Stated goal -
Please write out the part of the demand paging notes below starting at "1. Valid-Invalid Bit" and ending at "p (8 milliseconds)".
======== Text to read ========
1. Valid-Invalid Bit

• With each page table entry a valid–invalid bit is associated (v >> in-memory – memory resident, i >> not-in-memory)
• Initially valid–invalid bit is set to i on all entries

2. Example

• Memory access time = 200 nanoseconds
• Average page-fault service time = 8 milliseconds

EAT = (1 – p) x 200 + p (8 milliseconds)
= (1 – p) x 200 + p x 8,000,000
= 200 + p x 7,999,800

• If one access out of 1,000 causes a page fault, then EAT = 8.2 microseconds. (This is a slowdown by a factor of 40)
• If want performance degradation < 10 percent
  • 220 > 200 + 7,999,800 x p
  • 20 > 7,999,800 x p
  • p < .0000025 (< one page fault in every 400,000 memory accesses)

3. Optimizations

• Copy entire process image to swap space at process load time
  • Then page in and out of swap space
  • Used in older BSD Unix
• Demand page in from program binary on disk, but discard rather than paging out when freeing frame
  • Used in Solaris and current BSD

(四) Page Fault

• If there is a reference to a page, first reference to that page will trap to operating system
  • page fault
• Operating system looks at another table to decide
  • Invalid reference >> abort
  • Just not in memory
• Get empty frame
• Swap page into frame via scheduled disk operation
• Reset tables to indicate page now in memory Set validation bit = v
• Restart the instruction that caused the page fault

1. Aspects of Demand Paging

• Extreme case – start process with no pages in memory
  • OS sets instruction pointer to first instruction of process, non-memory-resident -> page fault
  • And for every other process pages on first access
  • Pure demand paging
• Actually, a given instruction could access multiple pages -> multiple page faults
  • Pain decreased because of locality of reference
• Hardware support needed for demand paging
  • Page table with valid / invalid bit
  • Secondary memory (swap device with swap space)
======== Given data ========
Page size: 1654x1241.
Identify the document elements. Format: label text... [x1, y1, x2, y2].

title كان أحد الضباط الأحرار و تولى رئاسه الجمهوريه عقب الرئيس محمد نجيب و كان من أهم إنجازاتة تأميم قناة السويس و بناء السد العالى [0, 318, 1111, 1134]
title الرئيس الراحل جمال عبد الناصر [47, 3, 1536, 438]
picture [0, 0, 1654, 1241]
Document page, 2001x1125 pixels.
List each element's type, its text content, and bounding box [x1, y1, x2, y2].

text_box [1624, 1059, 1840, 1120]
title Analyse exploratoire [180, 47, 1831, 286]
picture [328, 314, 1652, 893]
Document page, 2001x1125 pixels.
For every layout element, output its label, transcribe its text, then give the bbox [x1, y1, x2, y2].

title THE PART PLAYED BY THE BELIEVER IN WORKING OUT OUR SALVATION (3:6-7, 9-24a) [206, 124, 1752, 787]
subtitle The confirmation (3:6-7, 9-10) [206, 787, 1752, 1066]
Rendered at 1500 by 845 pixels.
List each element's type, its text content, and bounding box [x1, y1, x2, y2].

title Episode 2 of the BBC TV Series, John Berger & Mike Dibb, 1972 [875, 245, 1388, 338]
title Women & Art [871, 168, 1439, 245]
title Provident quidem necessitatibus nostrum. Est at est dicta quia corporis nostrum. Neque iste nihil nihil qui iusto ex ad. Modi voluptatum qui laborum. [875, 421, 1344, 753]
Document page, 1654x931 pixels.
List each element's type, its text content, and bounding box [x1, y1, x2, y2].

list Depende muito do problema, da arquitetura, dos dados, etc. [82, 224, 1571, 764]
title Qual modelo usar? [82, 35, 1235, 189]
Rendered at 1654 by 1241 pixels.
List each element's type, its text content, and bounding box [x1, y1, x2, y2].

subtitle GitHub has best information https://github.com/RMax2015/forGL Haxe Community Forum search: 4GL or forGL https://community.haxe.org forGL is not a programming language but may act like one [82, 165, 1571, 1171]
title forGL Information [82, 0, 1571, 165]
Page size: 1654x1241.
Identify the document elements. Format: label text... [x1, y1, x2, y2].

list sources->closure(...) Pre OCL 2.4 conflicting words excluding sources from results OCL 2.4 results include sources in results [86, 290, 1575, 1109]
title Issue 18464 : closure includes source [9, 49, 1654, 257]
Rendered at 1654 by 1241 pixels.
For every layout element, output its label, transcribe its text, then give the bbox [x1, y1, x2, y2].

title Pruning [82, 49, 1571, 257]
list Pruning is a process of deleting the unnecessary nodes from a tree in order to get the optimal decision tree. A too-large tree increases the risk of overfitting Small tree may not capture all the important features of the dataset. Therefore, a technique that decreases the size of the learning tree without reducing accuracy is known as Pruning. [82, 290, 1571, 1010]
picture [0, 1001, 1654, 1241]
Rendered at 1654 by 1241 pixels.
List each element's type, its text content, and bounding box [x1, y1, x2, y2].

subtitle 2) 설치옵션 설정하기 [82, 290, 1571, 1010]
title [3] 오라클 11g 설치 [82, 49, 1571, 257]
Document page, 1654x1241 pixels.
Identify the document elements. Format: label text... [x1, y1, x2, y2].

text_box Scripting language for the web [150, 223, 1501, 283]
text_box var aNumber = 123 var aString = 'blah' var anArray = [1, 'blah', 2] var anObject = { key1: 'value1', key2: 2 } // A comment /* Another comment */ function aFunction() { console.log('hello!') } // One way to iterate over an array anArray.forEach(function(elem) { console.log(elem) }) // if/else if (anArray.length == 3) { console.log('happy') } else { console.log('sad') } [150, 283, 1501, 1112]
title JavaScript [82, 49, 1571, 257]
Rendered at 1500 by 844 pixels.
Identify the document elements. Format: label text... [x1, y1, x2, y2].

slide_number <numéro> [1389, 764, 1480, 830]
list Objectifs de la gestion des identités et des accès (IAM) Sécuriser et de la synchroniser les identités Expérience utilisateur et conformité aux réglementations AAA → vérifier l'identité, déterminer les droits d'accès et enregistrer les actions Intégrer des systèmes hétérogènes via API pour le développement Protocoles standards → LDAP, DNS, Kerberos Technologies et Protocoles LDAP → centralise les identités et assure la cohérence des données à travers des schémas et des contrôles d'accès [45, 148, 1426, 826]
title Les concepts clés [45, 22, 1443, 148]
========
Response below -
1. Valid-Invalid Bit

• With each page table entry a valid–invalid bit is associated (v >> in-memory – memory resident, i >> not-in-memory)
• Initially valid–invalid bit is set to i on all entries

2. Example

• Memory access time = 200 nanoseconds
• Average page-fault service time = 8 milliseconds

EAT = (1 – p) x 200 + p (8 milliseconds)